**Task description**
Go through the lines below and copy each one that holds the string "redraw".

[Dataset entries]
==========

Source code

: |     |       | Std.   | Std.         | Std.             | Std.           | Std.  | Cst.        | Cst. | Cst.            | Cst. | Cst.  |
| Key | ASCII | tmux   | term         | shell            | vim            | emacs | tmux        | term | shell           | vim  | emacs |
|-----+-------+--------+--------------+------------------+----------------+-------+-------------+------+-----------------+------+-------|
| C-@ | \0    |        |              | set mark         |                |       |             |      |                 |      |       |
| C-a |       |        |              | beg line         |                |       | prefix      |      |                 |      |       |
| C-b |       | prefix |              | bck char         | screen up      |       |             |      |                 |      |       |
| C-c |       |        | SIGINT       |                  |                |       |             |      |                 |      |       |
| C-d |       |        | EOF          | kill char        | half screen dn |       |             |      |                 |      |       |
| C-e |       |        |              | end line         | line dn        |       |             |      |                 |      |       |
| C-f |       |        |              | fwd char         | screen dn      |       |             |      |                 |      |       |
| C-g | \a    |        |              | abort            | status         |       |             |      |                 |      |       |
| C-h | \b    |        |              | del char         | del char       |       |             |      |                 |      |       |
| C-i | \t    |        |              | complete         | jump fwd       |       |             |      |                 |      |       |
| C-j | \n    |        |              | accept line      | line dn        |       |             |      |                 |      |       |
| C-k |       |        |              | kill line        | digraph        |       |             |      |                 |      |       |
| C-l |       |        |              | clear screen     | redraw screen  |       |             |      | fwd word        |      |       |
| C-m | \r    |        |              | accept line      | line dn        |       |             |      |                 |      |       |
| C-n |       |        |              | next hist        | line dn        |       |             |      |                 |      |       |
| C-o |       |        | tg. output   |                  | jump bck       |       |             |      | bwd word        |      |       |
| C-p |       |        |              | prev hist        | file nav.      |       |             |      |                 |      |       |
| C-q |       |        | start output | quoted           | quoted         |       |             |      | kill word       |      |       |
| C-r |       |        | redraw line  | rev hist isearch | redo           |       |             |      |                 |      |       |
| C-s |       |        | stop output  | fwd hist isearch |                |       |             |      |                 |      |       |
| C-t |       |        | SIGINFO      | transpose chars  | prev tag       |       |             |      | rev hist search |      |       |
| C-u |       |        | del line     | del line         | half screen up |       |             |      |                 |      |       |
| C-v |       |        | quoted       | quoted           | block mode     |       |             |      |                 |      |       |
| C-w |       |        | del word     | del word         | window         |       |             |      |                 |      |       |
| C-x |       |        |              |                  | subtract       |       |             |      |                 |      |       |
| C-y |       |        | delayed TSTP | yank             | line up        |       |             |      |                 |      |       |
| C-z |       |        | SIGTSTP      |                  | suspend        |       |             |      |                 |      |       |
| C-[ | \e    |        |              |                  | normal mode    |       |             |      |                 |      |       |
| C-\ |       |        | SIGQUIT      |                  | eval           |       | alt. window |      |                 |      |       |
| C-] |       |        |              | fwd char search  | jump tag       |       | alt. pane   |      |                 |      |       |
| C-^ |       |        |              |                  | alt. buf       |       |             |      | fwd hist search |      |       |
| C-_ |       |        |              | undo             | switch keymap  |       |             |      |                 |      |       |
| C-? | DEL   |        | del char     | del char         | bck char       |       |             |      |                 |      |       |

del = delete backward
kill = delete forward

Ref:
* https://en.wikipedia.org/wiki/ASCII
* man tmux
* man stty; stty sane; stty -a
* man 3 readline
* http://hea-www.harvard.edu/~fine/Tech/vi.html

==========

**Answer to this exercise**
| C-l |       |        |              | clear screen     | redraw screen  |       |             |      | fwd word        |      |       |
| C-r |       |        | redraw line  | rev hist isearch | redo           |       |             |      |                 |      |       |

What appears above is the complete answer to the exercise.